In 1986, as an associate professor of Nuclear Engineering, he was appointed executive director of the MIT Commission on Industrial Productivity, and led the research that culminated in the publication of Made in America: Regaining the Productive Edge (MIT Press, 1989.). An assessment of America's manufacturing performance and how to strengthen it, Made in America was widely influential in the U.S. and around the world, and for a while was the best-selling volume in the history of MIT Press.

Returning to the themes of Made in America, he later authored The Productive Edge: A New Strategy for Economic Growth (W.W. Norton, 1998), an analysis of America's industrial resurgence during the 1990s.

== MIT Industrial Performance Center ==

In 1992, Lester founded the MIT Industrial Performance Center (IPC), an interdisciplinary research center for the study of innovation, productivity, and competitiveness that brings together faculty and students from across MIT to explore questions such as: What is needed in order to prosper in a globalizing economy?

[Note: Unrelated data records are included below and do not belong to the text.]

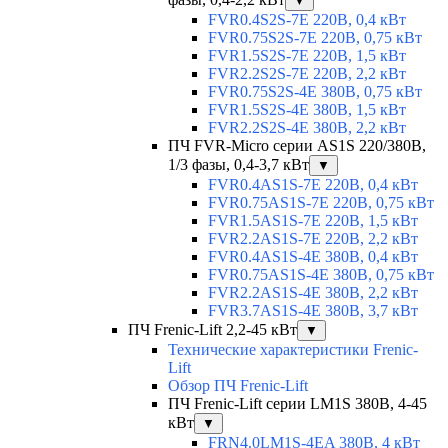
▼
FVR0.4S2S-7E 220В, 0,4 кВт
FVR0.75S2S-7E 220В, 0,75 кВт
FVR1.5S2S-7E 220В, 1,5 кВт
FVR2.2S2S-7E 220В, 2,2 кВт
FVR0.75S2S-4E 380В, 0,75 кВт
FVR1.5S2S-4E 380В, 1,5 кВт
FVR2.2S2S-4E 380В, 2,2 кВт
ПЧ FVR-Micro серии AS1S 220/380В,
1/3 фазы, 0,4-3,7 кВт
▼
FVR0.4AS1S-7E 220В, 0,4 кВт
FVR0.75AS1S-7E 220В, 0,75 кВт
FVR1.5AS1S-7E 220В, 1,5 кВт
FVR2.2AS1S-7E 220В, 2,2 кВт
FVR0.4AS1S-4E 380В, 0,4 кВт
FVR0.75AS1S-4E 380В, 0,75 кВт
FVR2.2AS1S-4E 380В, 2,2 кВт
FVR3.7AS1S-4E 380В, 3,7 кВт
ПЧ Frenic-Lift 2,2-45 кВт
▼
Технические характеристики Frenic-
Lift
Обзор ПЧ Frenic-Lift
ПЧ Frenic-Lift серии LM1S 380В, 4-45
кВт
▼
FRN4.0LM1S-4EA 380В, 4 кВт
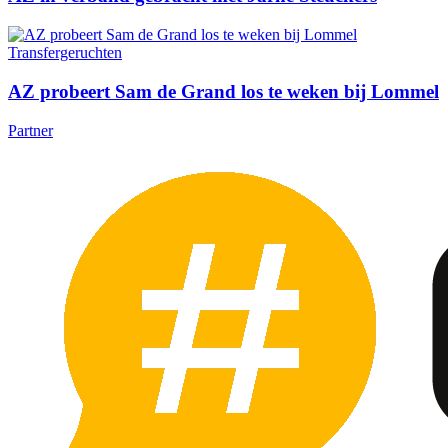
Transfergeruchten
AZ probeert Sam de Grand los te weken bij Lommel
Partner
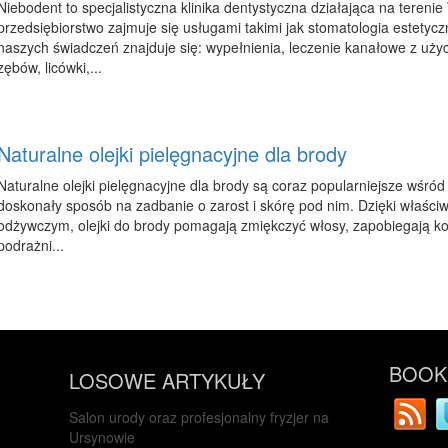
Niebodent to specjalistyczna klinika dentystyczna działająca na tereni
przedsiębiorstwo zajmuje się usługami takimi jak stomatologia estety
naszych świadczeń znajduje się: wypełnienia, leczenie kanałowe z uży
zębów, licówki,...
Naturalne olejki pielęgnacyjne dla brody
Naturalne olejki pielęgnacyjne dla brody są coraz popularniejsze wśród
doskonały sposób na zadbanie o zarost i skórę pod nim. Dzięki właści
odżywczym, olejki do brody pomagają zmiękczyć włosy, zapobiegają koł
podrażni...
BOOKM
LOSOWE ARTYKUŁY
Salon urody oraz profesjonalny fryzjer na
Ursynowie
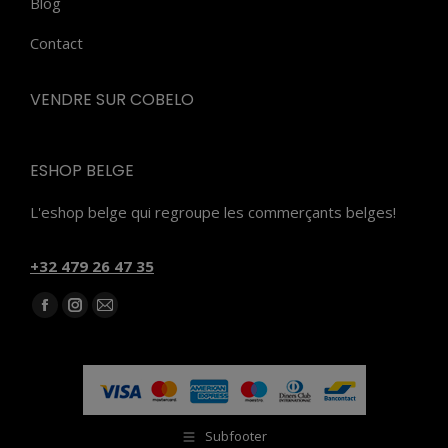
Blog
Contact
VENDRE SUR COBELO
ESHOP BELGE
L'eshop belge qui regroupe les commerçants belges!
‭+32 479 26 47 35‬
Trouvez nous sur :
Facebook
Instagram
E-
page
page
mail
opens
opens
page
in
in
opens
new
new
in
Subfooter
window
window
new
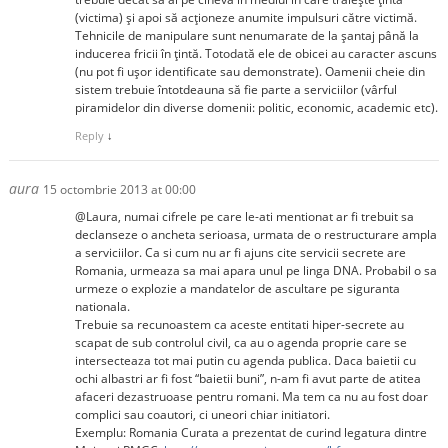
(victima) și apoi să acționeze anumite impulsuri către victimă.
Tehnicile de manipulare sunt nenumarate de la șantaj până la
inducerea fricii în țintă. Totodată ele de obicei au caracter ascuns
(nu pot fi ușor identificate sau demonstrate). Oamenii cheie din
sistem trebuie întotdeauna să fie parte a serviciilor (vârful
piramidelor din diverse domenii: politic, economic, academic etc).
Reply
↓
aura
15 octombrie 2013 at 00:00
@Laura, numai cifrele pe care le-ati mentionat ar fi trebuit sa
declanseze o ancheta serioasa, urmata de o restructurare ampla
a serviciilor. Ca si cum nu ar fi ajuns cite servicii secrete are
Romania, urmeaza sa mai apara unul pe linga DNA. Probabil o sa
urmeze o explozie a mandatelor de ascultare pe siguranta
nationala.
Trebuie sa recunoastem ca aceste entitati hiper-secrete au
scapat de sub controlul civil, ca au o agenda proprie care se
intersecteaza tot mai putin cu agenda publica. Daca baietii cu
ochi albastri ar fi fost “baietii buni”, n-am fi avut parte de atitea
afaceri dezastruoase pentru romani. Ma tem ca nu au fost doar
complici sau coautori, ci uneori chiar initiatori.
Exemplu: Romania Curata a prezentat de curind legatura dintre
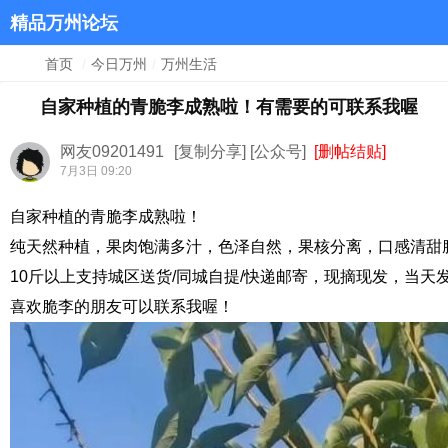
精品万州论坛
首页
/
今日万州
/
万州生活
自家种植的青脆李成熟啦！有需要的可联系我喔
网友09201491
[复制分享]
[公众号]
[删帖结贴]
7月3日 09:20
自家种植的青脆李成熟啦！
纯天然种植，果肉饱满多汁，色泽自然，果核分离，口感清甜
10斤以上支持城区送货/同城自提/快递邮寄，现摘现发，当天
喜欢脆李的朋友可以联系我喔！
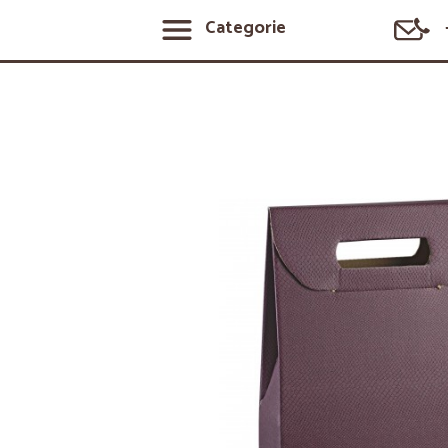
Categorie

What skills, what strategies, what technologies, and what new forms of organization are most likely to bring success in particular competitive situations? And how do technological changes now underway shape these options?

While heading the IPC, Lester published the following books:

- Made By Hong Kong (Oxford University Press, 1997), co-authored with Suzanne Berger.
- Making Technology Work: Case Studies in Energy and the Environment (Cambridge University Press, 2003), co-authored with John M. Deutch.
- Innovation – The Missing Dimension (Harvard University Press, 2004), co-authored with Michael J. Piore.
- Global Taiwan: Building Competitive Strengths in the New International Economy (M.E.Sharpe, 2005), co-edited with Suzanne Berger
- Unlocking Energy Innovation: How America Can Build a Low-Cost, Low-Carbon Energy System (MIT Press, 2012), co-authored with David Hart

During this period he was also co-author of two influential MIT reports, The Future of Nuclear Power (2003), and The Future of Coal (2007).

== Nuclear Science and Engineering ==
From 2009 to 2015 Lester served as head of the MIT Department of Nuclear Science and Engineering, leading the department through a period of rapid rebuilding, educational reform, and strategic renewal. Under his leadership, the department implemented its ‘Science-Systems-Society’ educational triad, which calls for the faculty to work with students to develop their knowledge and capabilities in each of these three intellectual domains. He also encouraged faculty, students, and outside investors to consider the opportunities for new business formation around innovative nuclear technologies, and several notable startups emerged from the department during this period.

== Global MIT ==
In 2015 Lester began serving as MIT's first Associate Provost for International Activities. In this role he led the development and implementation of a new MIT strategy for global engagement. His current responsibilities include overseeing processes to enable MIT to engage with the world effectively, with responsible management of risks, and in keeping with the values of the MIT community. He continues to conduct research on strategies for achieving decarbonization of the global energy system while providing adequate supplies of affordable energy to the world's population.

== Consultancy and trusteeship ==

Lester serves as an advisor or consultant to corporations, governments, and private foundations and non-profit groups, and lectures frequently to academic, business and general audiences around the world. He recently completed a term as chair of the National Academies’ Board on Science, Technology, and Economic Policy. He previously served as a trustee of the Kennedy Memorial Trust of the United Kingdom.